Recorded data
* * *

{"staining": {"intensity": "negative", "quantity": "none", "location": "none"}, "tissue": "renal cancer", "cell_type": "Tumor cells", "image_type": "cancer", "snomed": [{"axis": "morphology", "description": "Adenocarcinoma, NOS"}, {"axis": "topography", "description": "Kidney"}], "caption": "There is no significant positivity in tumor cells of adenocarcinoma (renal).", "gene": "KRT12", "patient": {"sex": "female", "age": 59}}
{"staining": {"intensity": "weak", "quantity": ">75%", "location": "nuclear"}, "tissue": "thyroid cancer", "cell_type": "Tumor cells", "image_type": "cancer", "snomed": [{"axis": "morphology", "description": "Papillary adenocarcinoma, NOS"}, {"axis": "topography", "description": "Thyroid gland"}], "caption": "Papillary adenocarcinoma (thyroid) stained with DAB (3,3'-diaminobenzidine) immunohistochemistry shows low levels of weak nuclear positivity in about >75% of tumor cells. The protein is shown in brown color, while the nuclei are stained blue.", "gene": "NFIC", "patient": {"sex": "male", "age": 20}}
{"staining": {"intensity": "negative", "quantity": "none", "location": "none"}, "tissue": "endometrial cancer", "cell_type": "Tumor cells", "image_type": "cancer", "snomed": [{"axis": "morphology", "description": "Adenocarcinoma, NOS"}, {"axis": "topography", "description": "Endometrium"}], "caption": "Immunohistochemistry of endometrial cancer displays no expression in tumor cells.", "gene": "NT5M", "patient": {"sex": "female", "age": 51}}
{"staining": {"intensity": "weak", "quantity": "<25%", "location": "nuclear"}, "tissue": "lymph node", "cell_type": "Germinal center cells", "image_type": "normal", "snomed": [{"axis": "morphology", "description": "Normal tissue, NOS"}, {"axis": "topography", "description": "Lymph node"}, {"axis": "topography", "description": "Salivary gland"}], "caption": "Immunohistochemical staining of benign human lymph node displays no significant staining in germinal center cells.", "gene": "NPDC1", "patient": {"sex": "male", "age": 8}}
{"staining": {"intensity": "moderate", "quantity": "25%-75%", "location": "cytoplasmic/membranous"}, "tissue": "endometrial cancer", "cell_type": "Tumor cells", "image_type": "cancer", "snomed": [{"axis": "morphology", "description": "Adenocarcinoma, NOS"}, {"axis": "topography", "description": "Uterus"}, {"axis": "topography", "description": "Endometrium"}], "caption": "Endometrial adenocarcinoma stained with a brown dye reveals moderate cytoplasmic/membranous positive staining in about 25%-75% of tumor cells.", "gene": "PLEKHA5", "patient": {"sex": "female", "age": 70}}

* * *

* **PROBLEM REQUIREMENTS**:
What do the lines from the one with "staining of benign" through the last line of the entries say? Print them word for word, both ends included, and nothing else.

* **TASK RESPONSE**:
{"staining": {"intensity": "weak", "quantity": "<25%", "location": "nuclear"}, "tissue": "lymph node", "cell_type": "Germinal center cells", "image_type": "normal", "snomed": [{"axis": "morphology", "description": "Normal tissue, NOS"}, {"axis": "topography", "description": "Lymph node"}, {"axis": "topography", "description": "Salivary gland"}], "caption": "Immunohistochemical staining of benign human lymph node displays no significant staining in germinal center cells.", "gene": "NPDC1", "patient": {"sex": "male", "age": 8}}
{"staining": {"intensity": "moderate", "quantity": "25%-75%", "location": "cytoplasmic/membranous"}, "tissue": "endometrial cancer", "cell_type": "Tumor cells", "image_type": "cancer", "snomed": [{"axis": "morphology", "description": "Adenocarcinoma, NOS"}, {"axis": "topography", "description": "Uterus"}, {"axis": "topography", "description": "Endometrium"}], "caption": "Endometrial adenocarcinoma stained with a brown dye reveals moderate cytoplasmic/membranous positive staining in about 25%-75% of tumor cells.", "gene": "PLEKHA5", "patient": {"sex": "female", "age": 70}}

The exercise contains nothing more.